Pockets of Progress: Cape Verde and Brazil

In contrast to the regional struggles, Cape Verde remains a model for the Portuguese-speaking African Countries (PALOP), maintaining “high and stable” coverage rates consistently above 90%. Brazil is also on an upward trajectory, nearing the 90% threshold, though officials note that 50,000 Brazilian children remain unvaccinated and 250,000 have yet to receive their measles shots.

Guinea-Bissau and Mozambique are showing “partial recovery.” Guinea-Bissau is trending toward an 80%-85% coverage range for DTP3, despite currently being suspended from the CPLP following a coup d’état. Mozambique, however, still faces a steep climb; it ranks 5th worst in Africa for measles vaccine numbers, with 439,000 children still unprotected.

The Fight Against Cervical Cancer

Progress in preventing cervical cancer via the Human Papillomavirus (HPV) vaccine remains uneven.

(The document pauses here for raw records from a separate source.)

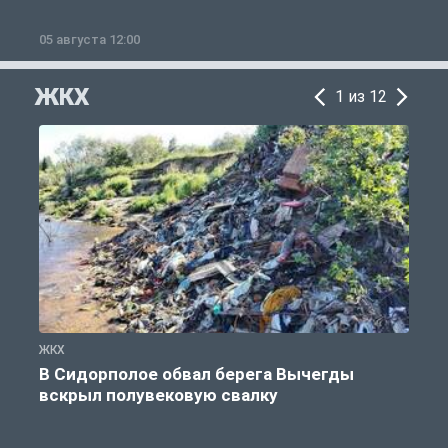
05 августа 12:00
2
ЖКХ
1 из 12
ЖКХ
Ж
В Сидорполое обвал берега Вычегды
вскрыл полувековую свалку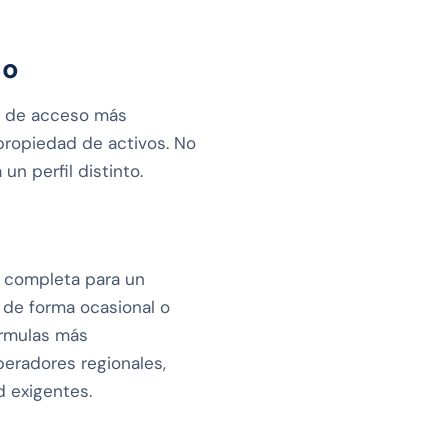
do
lo de acceso más
 propiedad de activos. No
n perfil distinto.
ve completa para un
a de forma ocasional o
órmulas más
peradores regionales,
d exigentes.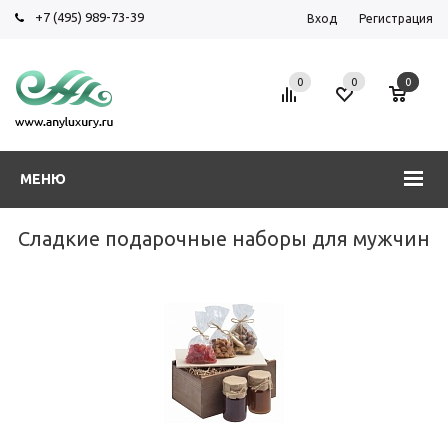
+7 (495) 989-73-39
Вход
Регистрация
0
0
0
МЕНЮ
Сладкие подарочные наборы для мужчин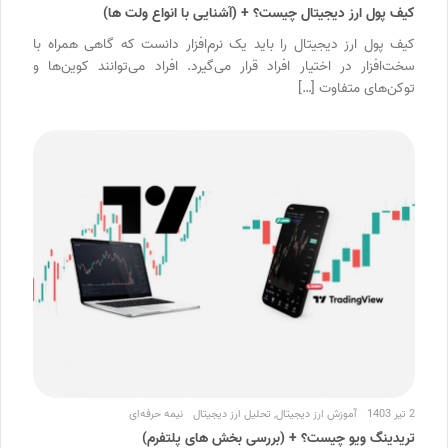
کیف پول ارز دیجیتال چیست؟ + (آشنایی با انواع ولت ها)
کیف پول ارز دیجیتال را باید یک نرم‌افزار دانست که گاهی همراه با
سخت‌افزار در اختیار افراد قرار می‌گیرد. افراد می‌توانند کوین‌ها و
توکن‌های متفاوت […]
2 تیر 1403
آموزش ارز دیجیتال
,
تحلیل ارز دیجیتال
نیمه حرفه‌ای
تریدینگ ویو چیست؟ + (بررسی بخش های پلتفرم)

While Mozambique, Angola, Cape Verde, and São Tomé and Príncipe have successfully integrated the HPV vaccine into their national schedules, Guinea-Bissau has yet to introduce it.

A Call for Global Action

UNICEF Director Catherine Russell acknowledged that while global vaccination rates have improved since the COVID-19 pandemic, the job is far from over. “Millions of vulnerable children remain unprotected due to conflict, displacement, and poverty,” Russell said, emphasizing that no child should suffer from a disease that a simple vaccine can prevent.

The CPLP is a multilateral organization comprising Angola, Brazil, Cape Verde, Guinea-Bissau, Equatorial Guinea, Mozambique, Portugal, São Tomé and Príncipe, and Timor-Leste.